Juste une petite précision pour le démontage de l'iMac, se munir de pâte thermique pour le remontage.


----------



## Francisby (5 Janvier 2009)

> Lorsque votre iMac ne démarrait plus, n'auriez-vous pas, par hasard, entendu un léger "tic tic tic" provenant de la boule (audible à l'oreille à moins de 10 cm de la boule) ?


Aucun bruit, ni même de ce genre constaté (seul dans l'appart et sans bruit autour). Plutôt bon signe pour l'alimentation alors...!



> 2/ Continuer à travailler ainsi, en évitant de débrancher la machine et en ne coupant pas le courant dans la prise.


C'est bien ce qui me fait peur. Ma hantise vont être les coupures (certes, exceptionnelles) mais surtout mon déménagement le mois prochain...



> 3/ Changer l'alimentation pour résoudre définitivement le problème est repartir pour un cyle de vie complet


D'après ce que j'ai pu trouver sur internet, mettre encore 100 $ dans une alimentation pour un G4 800 Mhz : honêtement non. Vu le prix d'un iMac 20" actuel et ses performances... 
Je pense que la singularité et la beauté du G4 vont un moment ou un autre se laisser manger par les performances...

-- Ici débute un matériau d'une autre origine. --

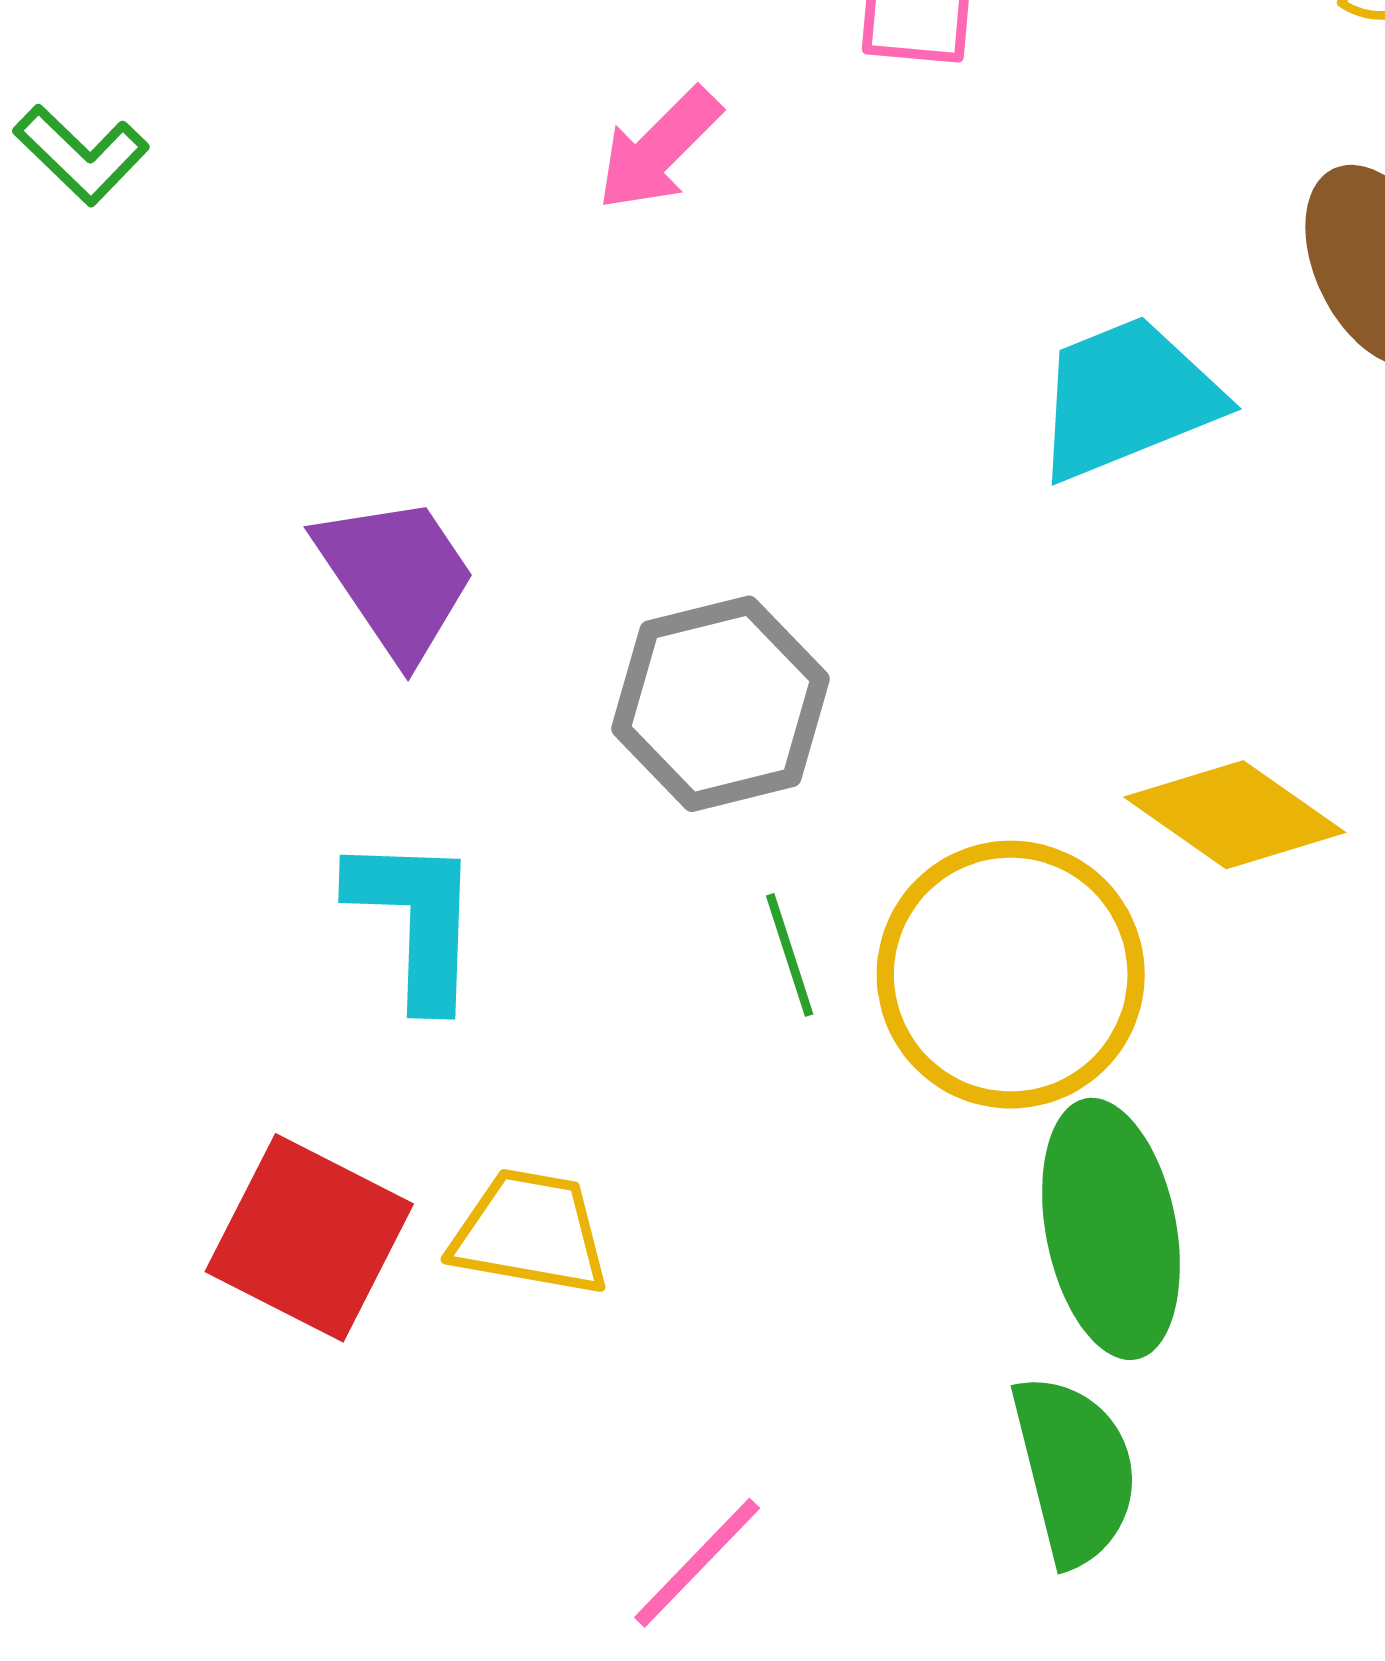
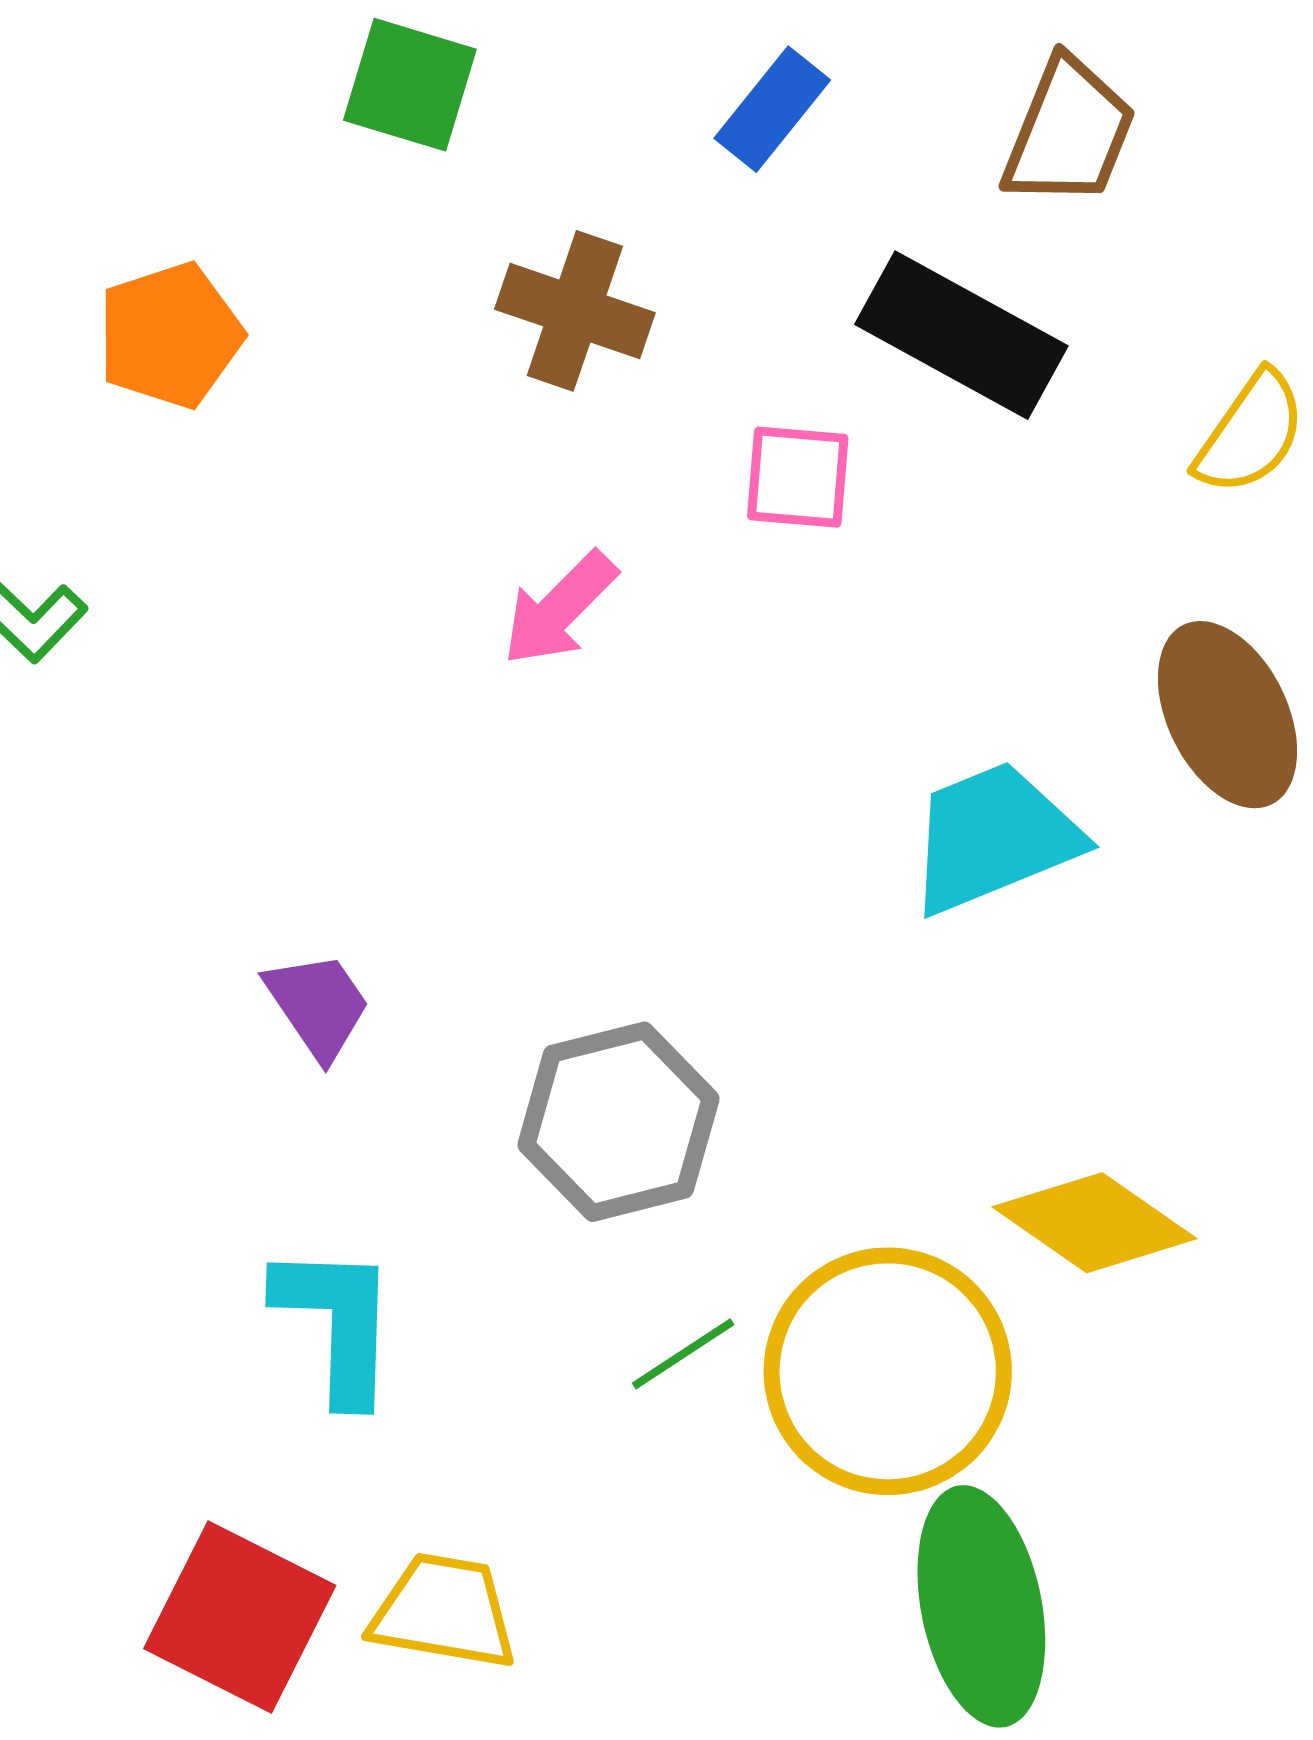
purple trapezoid: (396, 577) -> (318, 1005), size x0.7
green line: (790, 955) -> (683, 1354), turned 75

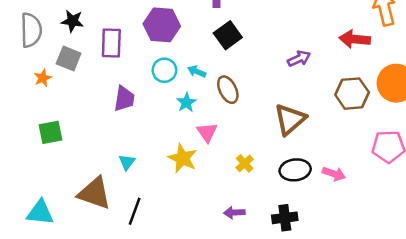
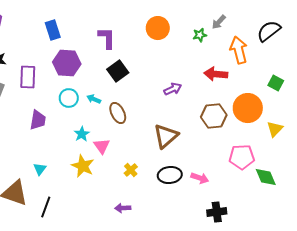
cyan star: (186, 103) -> (82, 134), moved
black cross: (285, 218) -> (217, 212), moved

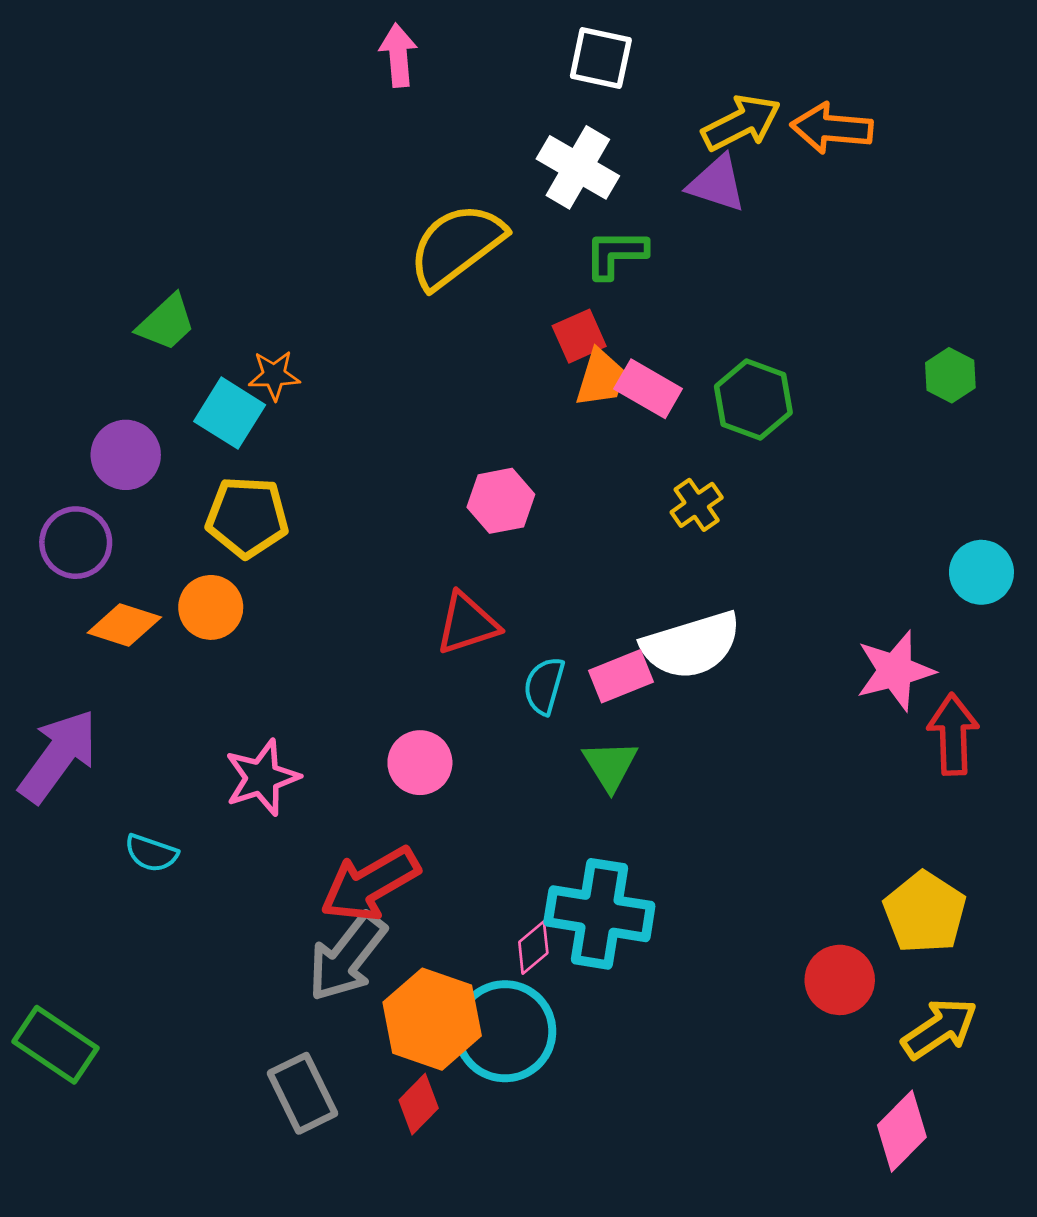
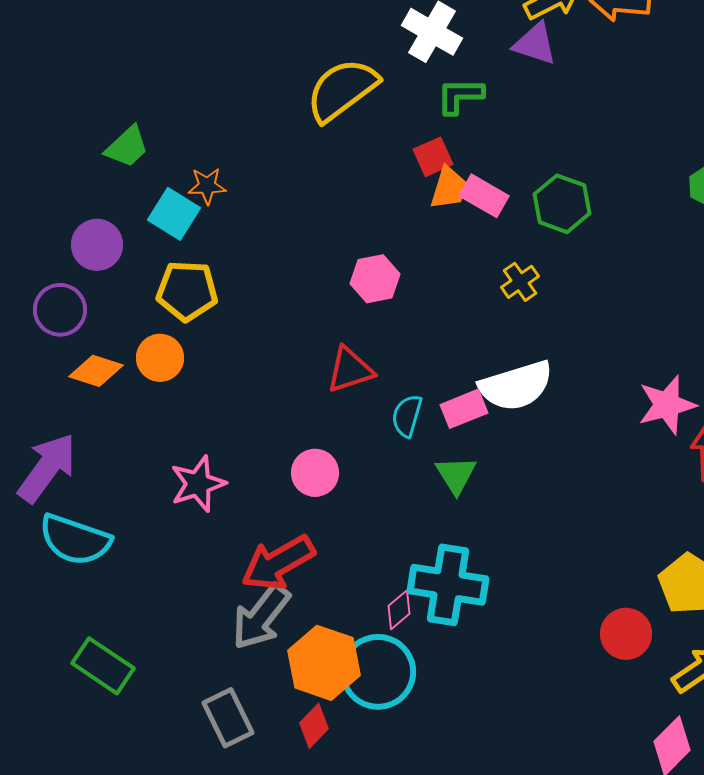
cyan semicircle: (151, 853) -> (75, 540), moved, size x1.8
green rectangle: (55, 1045) -> (103, 666), moved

> Juste une petite précision pour le démontage de l'iMac, se munir de pâte thermique pour le remontage


Oui, hier quand je l'ai démonté, j'ai sortis la trousse à iMac : torx + pâte thermique Artic Silver


----------



## pismomaniaque (8 Janvier 2009)

Bonjour


Es-tu arrivé à le remettre en marche ?

A+


----------



## Francisby (9 Janvier 2009)

> onjour
> Es-tu arrivé à le remettre en marche ?
> A+



Oui pismomaniaque, l'iMac est reparti environ 1h plus tard. Ca vient de ma coupure de courant. J'ai désormais très peur du prochain débranchement pour un déménagement dans 1 mois. Je pense que je n'enlèverai pas le cable d'alim de la boule...


----------



## pismomaniaque (9 Janvier 2009)

Super !
bonne continuation


----------



## stephetsonmac (11 Janvier 2009)

Bonjour, où puis je faire changer mon alimentation?

Merci


----------